TOKYO (REUTERS) — Major League Baseball, tainted by an off-season steroid scandal, could be “weeks away” from a new drug-testing policy, commissioner Bud Selig said Monday.
With several high-profile players, including six-time MVP Barry Bonds linked to BALCO, a San Francisco-based nutritional company embroiled in a steroid scandal, Selig insisted MLB would clamp down on drug cheats.
“I feel very strongly and very deeply about it. I’m very hopeful that in the coming weeks and months we can get to the policy that we need to get to,” Selig told Reuters in an interview.
“But what I say is these people haven’t been charged with anything. These are great athletes that have done extraordinarily great work. I don’t like to take anything away from them.”
Selig is pushing for a renegotiation of the league’s drug-testing policy before the current labor agreement expires in December 2006. The players’ union, meanwhile, has given no indication that it will expedite change to a new policy.
“Time will tell.
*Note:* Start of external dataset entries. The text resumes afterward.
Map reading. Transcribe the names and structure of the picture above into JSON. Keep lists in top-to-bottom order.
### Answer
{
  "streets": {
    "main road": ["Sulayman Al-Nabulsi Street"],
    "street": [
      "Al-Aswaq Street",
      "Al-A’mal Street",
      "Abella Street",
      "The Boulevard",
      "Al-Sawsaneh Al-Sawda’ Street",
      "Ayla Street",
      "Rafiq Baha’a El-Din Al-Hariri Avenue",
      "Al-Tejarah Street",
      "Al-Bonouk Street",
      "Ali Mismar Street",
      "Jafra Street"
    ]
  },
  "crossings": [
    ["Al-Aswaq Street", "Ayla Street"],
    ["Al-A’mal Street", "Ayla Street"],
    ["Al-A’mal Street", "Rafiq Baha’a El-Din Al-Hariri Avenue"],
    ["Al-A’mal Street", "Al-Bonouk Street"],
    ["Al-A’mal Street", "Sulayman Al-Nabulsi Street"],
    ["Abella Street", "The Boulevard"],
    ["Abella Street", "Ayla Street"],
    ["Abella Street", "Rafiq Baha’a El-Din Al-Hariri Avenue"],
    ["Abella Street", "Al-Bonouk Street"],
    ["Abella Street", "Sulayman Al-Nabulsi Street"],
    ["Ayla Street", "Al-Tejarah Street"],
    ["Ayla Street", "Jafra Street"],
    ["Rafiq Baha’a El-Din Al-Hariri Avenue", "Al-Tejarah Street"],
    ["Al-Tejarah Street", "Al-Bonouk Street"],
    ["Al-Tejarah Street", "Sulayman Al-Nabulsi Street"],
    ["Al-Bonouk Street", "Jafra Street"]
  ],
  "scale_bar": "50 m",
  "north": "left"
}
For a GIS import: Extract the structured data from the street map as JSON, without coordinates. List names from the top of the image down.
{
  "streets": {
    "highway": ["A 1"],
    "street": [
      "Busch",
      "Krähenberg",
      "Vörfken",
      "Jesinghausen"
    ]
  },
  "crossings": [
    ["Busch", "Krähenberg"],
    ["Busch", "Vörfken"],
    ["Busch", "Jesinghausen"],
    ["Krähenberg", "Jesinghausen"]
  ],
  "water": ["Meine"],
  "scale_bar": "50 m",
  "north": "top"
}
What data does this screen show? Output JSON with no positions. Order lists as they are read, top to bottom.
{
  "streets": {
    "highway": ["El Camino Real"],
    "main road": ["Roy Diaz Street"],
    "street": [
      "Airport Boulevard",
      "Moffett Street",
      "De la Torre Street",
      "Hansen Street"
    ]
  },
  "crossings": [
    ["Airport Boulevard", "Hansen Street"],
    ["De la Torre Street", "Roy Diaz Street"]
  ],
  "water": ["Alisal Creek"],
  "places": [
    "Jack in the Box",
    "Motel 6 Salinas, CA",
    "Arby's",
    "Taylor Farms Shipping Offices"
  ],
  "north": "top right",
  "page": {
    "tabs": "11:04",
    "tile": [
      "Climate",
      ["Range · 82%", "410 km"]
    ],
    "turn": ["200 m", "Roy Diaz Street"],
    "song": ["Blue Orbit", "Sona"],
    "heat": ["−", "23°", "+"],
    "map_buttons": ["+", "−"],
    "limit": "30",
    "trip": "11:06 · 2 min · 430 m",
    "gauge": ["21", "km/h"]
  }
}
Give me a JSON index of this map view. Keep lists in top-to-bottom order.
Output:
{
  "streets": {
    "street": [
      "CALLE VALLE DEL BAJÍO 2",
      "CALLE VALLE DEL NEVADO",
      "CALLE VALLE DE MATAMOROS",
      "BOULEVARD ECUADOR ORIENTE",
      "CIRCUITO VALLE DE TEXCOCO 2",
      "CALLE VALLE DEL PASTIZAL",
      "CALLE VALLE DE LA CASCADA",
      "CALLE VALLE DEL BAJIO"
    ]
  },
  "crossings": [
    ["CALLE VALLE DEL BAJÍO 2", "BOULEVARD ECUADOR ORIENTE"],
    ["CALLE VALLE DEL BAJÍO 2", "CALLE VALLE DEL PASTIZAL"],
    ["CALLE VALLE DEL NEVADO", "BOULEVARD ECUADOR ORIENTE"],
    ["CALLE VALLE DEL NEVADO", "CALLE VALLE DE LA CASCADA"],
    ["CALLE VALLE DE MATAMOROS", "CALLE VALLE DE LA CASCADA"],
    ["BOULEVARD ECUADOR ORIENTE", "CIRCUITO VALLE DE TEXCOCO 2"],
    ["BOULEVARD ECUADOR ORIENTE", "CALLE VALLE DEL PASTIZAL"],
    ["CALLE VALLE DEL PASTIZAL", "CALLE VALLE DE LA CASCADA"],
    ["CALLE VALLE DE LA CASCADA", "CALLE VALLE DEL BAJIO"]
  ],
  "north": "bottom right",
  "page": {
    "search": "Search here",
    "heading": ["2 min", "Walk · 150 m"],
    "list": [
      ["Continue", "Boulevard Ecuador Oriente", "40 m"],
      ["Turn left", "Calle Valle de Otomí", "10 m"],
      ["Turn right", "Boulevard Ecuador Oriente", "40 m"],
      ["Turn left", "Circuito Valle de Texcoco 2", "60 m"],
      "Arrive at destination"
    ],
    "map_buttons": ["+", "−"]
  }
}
There has to be a meeting of the minds,” said Selig, in Tokyo for season-opening games between the New York Yankees and the Tampa Bay Devil Rays this week.
“Everybody knows how I feel about steroids, everybody knows how baseball feels about steroids. There has to be zero tolerance for performance-enhancing substances in baseball.”
Bonds set a single-season home run record after he acknowledged taking BALCO nutritional supplements, while Jason Giambi and Gary Sheffield — both in Japan with the Yankees — have testified to a grand jury investigating the company.
All three have denied using illegal substances.
Bonds’s personal trainer Greg Anderson has been indicted for steroid distribution.
Selig was anxious to stress that there was no evidence that players linked to BALCO were guilty of steroid use.
“There have been no accusations, there have certainly been no indictments. There is no evidence that any of these people did anything illegal,” said Selig.